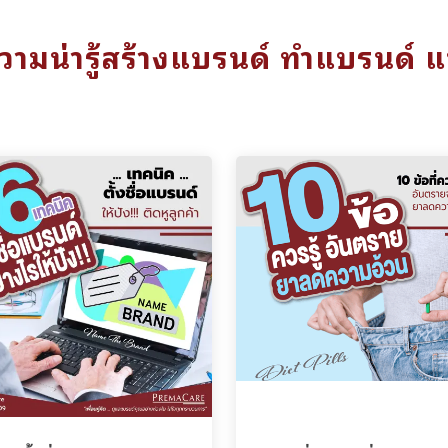
ามน่ารู้สร้างแบรนด์ ทำแบรนด์ 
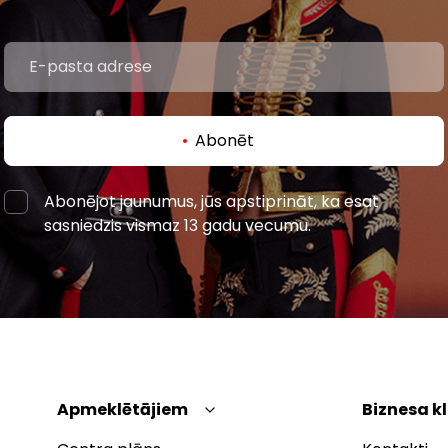
Abonēt
Abonējot jaunumus, jūs apstiprināt, ka esat
sasniedzis vismaz 13 gadu vecumu.
Apmeklētājiem
Biznesa k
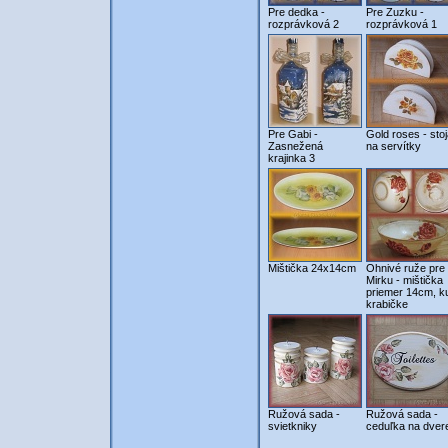
Pre dedka -
Pre Zuzku -
rozprávková 2
rozprávková 1
Pre Gabi -
Gold roses - sto
Zasnežená
na servítky
krajinka 3
Mištička 24x14cm
Ohnivé ruže pre
Mirku - mištička
priemer 14cm, k
krabičke
Ružová sada -
Ružová sada -
svietkniky
ceduľka na dver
****************
● Description of the task: Retype the data above in full, exactly as it stands, and skip any image.

● Result for this task:
ามน่ารู้สร้างแบรนด์ ทำแบรนด์ 
Abonēt
Abonējot jaunumus, jūs apstiprināt, ka esat
sasniedzis vismaz 13 gadu vecumu.
Apmeklētājiem
Biznesa k
Pre dedka -
Pre Zuzku -
rozprávková 2
rozprávková 1
Pre Gabi -
Gold roses - sto
Zasnežená
na servítky
krajinka 3
Mištička 24x14cm
Ohnivé ruže pre
Mirku - mištička
priemer 14cm, k
krabičke
Ružová sada -
Ružová sada -
svietkniky
ceduľka na dver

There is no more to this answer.